### Görev listesi:
a – Kaynak metne göre taraflar arasındaki sözleşmenin 2016 Paris fuarı için de geçerli sayılmasının dayanağını bir ya da iki cümleyle açıklayın.
b – Kaynak metinde taraflar arasında düzenlenen sipariş sözleşmesinin tarihi nedir?
c – Stant sözleşmesine ilişkin uyuşmazlığı anlatan kaynak metni, son cümlesinin ardından sürdürün.

#### Kaynak metin

Yapılan bu tespitler, mevcut bilgi, belge ve alınan beyanlar itibariyle, taraflar arasında düzenlenen 09.10.2014 tarihli eser sözleşmesi niteliğinde sipariş sözleşmesi gereğince, davalının belirlenen şartlar itibariyle yapacağı stant karşılığında davacının ücret ödeyeceği, sözleşmenin 2. Maddesi gereğince işbu sözleşmenin aynı şartlar altında 2016 Paris fuarı için de geçerli olduğu, maddi ve manevi tazminat istemine konu fuarın 2016 tarihli Paris fuarı olduğu hususlarında ihtilaf bulunmadığı, taraflar arasındaki ihtilafın; davalının yapmakla yükümlü olduğu işleri yerine getirip getirmediği, gereği gibi yerine getirmemiş olması halinde sorumluluk durumu, bu durumda davacının talep edebileceği miktar noktalarında toplanmaktadır.

########
#### Kaynak bilgileri

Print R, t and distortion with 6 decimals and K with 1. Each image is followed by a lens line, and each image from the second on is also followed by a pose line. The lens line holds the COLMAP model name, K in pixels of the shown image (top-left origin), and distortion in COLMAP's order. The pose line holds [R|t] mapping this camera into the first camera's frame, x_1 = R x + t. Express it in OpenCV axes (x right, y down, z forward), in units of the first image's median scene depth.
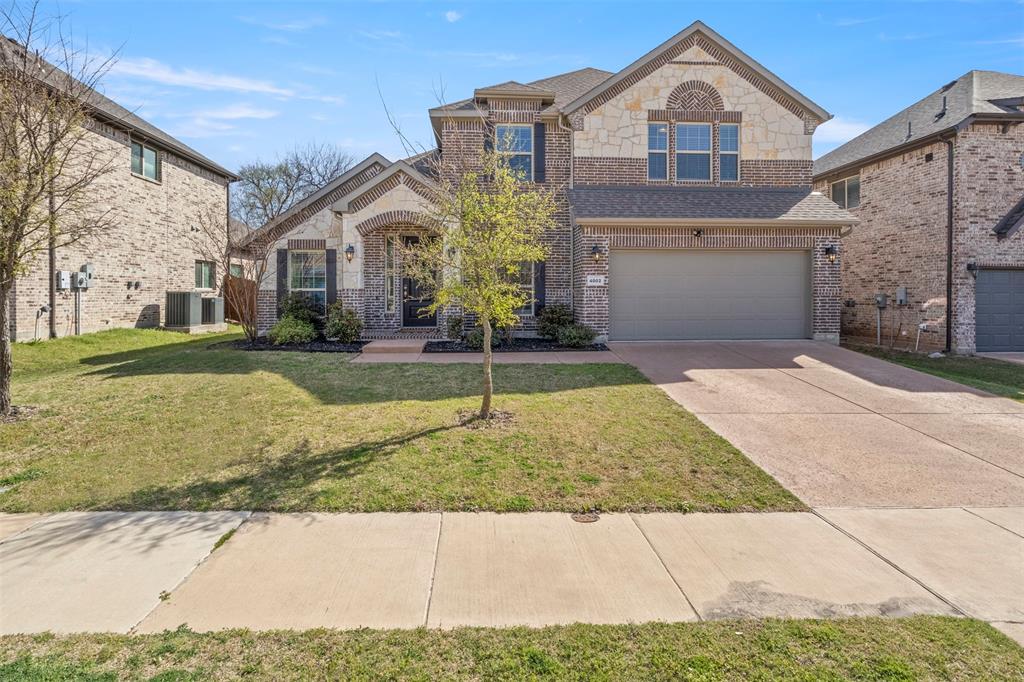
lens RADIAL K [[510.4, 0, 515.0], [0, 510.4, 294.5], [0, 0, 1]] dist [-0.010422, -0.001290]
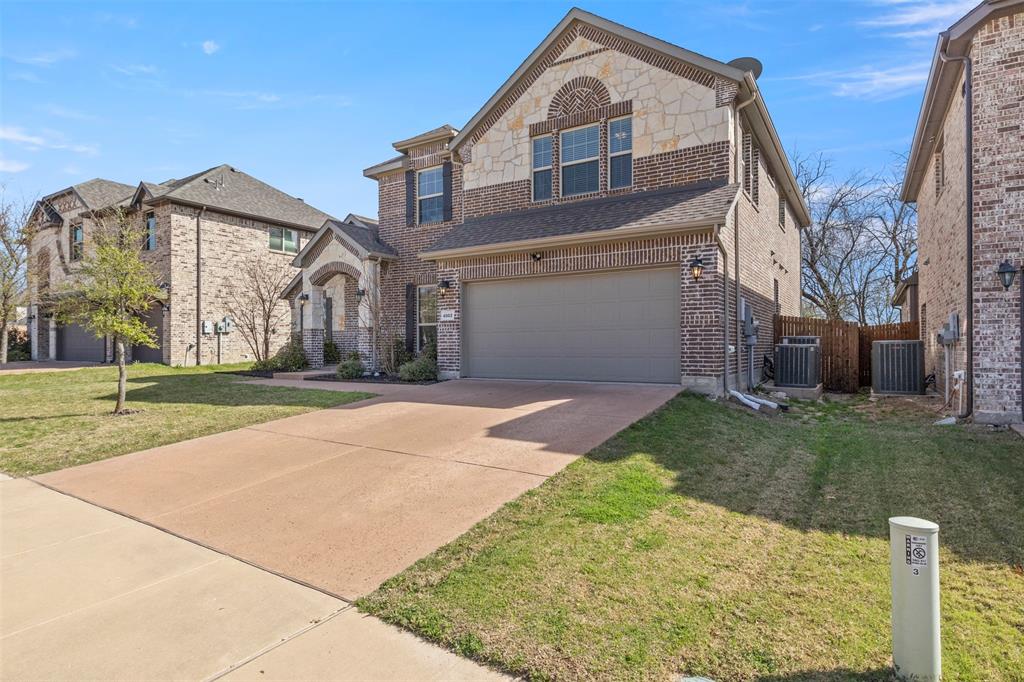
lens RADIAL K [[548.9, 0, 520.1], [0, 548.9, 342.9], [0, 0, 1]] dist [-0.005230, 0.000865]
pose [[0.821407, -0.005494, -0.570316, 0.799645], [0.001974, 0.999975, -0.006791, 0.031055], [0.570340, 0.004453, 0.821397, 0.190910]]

########
#### Kaynak bilgileri

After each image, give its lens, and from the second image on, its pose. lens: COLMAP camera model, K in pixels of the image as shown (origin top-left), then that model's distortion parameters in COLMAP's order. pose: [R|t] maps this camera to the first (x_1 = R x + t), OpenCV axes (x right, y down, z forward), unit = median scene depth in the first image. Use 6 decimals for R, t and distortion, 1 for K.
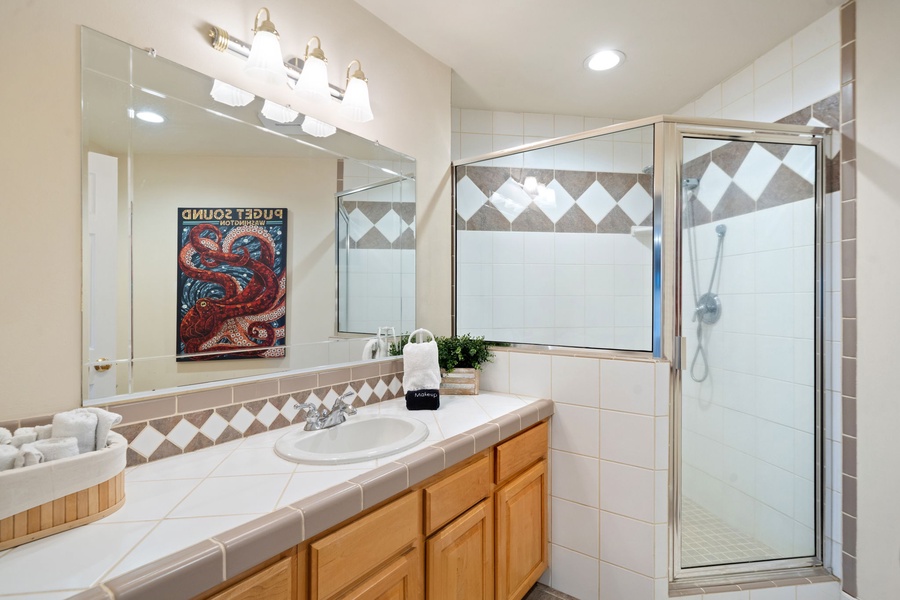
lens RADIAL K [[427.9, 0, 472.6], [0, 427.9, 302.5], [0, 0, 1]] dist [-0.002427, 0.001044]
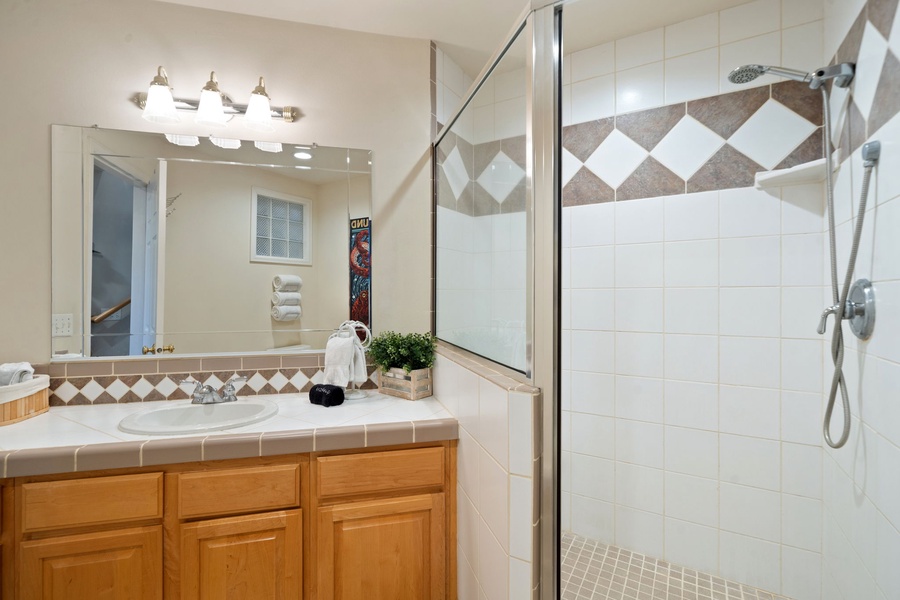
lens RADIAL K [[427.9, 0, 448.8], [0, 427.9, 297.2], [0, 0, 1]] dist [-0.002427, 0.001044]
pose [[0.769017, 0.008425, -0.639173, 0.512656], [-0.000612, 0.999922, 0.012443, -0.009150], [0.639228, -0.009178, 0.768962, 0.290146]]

########

### Etkinlik yanıtları:
a – Sözleşmenin 2. maddesi, sözleşmenin aynı şartlar altında 2016 Paris fuarı için de geçerli olduğunu öngörmektedir. Bu nedenle sözleşme o fuarı da kapsar.

b – 09.10.2014.

c –
Alınan tanık beyanları, işbu tanık beyanlarını doğrular mahiyette davacı tarafından dava dışı Fransız firmaya yaptırılan iş karşılığı yapılan ödemeler ve dosyaya sunulan birbiriyle örtüşür mahiyetteki standa ilişkin görseller itibariyle, davalının, taraflar arasında düzenlenen sipariş sözleşmesi kapsamında Ocak 2016 Paris fuarında yapması gereken işleri gereği gibi yapmadığı, işbu nedenle davacının, bir kısım işleri dava dışı Fransız firmaya yaptırmak suretiyle eksik işler için 825 Euro’ luk, depo kira bedeli için 1.400 Euro’ luk, stand toplama işi için 4.500 Euro’ luk ödeme yaptığı, davacı tarafça ayıp ihbarının 22.01.2016 tarihli ihtarname ile yapıldığı sabit görülmüştür.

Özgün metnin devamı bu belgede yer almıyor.